[WORK ITEM]
Reproduce only the lines from the line containing "TYROLIT Hydrostress AG" to the end of the entries below, including both of those lines.

[PROVIDED DATA]
· · ·

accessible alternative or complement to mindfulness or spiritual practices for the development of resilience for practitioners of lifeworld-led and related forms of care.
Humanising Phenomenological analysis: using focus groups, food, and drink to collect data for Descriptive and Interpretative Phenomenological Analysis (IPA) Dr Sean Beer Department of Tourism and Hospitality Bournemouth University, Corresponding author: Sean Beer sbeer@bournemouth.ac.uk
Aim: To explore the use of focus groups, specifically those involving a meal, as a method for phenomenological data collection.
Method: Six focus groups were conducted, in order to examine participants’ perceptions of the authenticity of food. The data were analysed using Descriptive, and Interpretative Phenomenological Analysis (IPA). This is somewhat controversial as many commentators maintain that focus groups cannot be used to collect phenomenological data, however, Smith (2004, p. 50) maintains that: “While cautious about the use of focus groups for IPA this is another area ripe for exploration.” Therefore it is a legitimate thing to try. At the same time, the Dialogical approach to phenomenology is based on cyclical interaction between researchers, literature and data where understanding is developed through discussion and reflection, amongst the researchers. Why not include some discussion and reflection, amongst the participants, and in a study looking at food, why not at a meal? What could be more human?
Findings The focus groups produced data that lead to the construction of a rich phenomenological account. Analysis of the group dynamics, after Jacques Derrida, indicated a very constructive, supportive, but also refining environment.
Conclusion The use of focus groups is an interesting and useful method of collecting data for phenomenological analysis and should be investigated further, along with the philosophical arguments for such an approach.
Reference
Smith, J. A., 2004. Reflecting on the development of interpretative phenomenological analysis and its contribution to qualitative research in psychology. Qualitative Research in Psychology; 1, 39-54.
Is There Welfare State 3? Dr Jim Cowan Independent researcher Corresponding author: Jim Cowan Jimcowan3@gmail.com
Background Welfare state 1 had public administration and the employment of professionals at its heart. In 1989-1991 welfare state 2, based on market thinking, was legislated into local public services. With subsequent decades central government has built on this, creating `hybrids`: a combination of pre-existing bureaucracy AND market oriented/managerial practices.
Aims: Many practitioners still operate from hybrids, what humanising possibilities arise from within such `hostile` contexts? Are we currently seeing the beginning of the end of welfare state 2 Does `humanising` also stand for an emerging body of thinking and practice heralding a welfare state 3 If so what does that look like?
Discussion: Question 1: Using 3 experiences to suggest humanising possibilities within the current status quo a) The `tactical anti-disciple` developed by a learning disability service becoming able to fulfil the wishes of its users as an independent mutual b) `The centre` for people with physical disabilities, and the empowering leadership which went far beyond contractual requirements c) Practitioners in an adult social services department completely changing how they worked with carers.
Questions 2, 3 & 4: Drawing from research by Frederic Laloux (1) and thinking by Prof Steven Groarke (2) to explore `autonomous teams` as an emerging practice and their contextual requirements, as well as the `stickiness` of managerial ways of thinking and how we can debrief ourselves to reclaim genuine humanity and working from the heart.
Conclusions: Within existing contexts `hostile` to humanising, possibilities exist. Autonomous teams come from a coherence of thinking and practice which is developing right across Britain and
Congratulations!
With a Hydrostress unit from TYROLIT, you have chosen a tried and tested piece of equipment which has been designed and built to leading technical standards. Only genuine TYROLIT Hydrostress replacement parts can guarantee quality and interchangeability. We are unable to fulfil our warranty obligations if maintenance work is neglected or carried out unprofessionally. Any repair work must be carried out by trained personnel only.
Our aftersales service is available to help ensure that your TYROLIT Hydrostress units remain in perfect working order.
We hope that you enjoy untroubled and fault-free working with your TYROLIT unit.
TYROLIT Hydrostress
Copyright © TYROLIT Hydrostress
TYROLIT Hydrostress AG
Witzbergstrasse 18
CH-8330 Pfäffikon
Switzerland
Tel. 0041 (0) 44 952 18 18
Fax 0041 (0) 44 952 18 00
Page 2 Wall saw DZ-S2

· · ·

[RESULT OF THE EXERCISE]
TYROLIT Hydrostress AG
Witzbergstrasse 18
CH-8330 Pfäffikon
Switzerland
Tel. 0041 (0) 44 952 18 18
Fax 0041 (0) 44 952 18 00
Page 2 Wall saw DZ-S2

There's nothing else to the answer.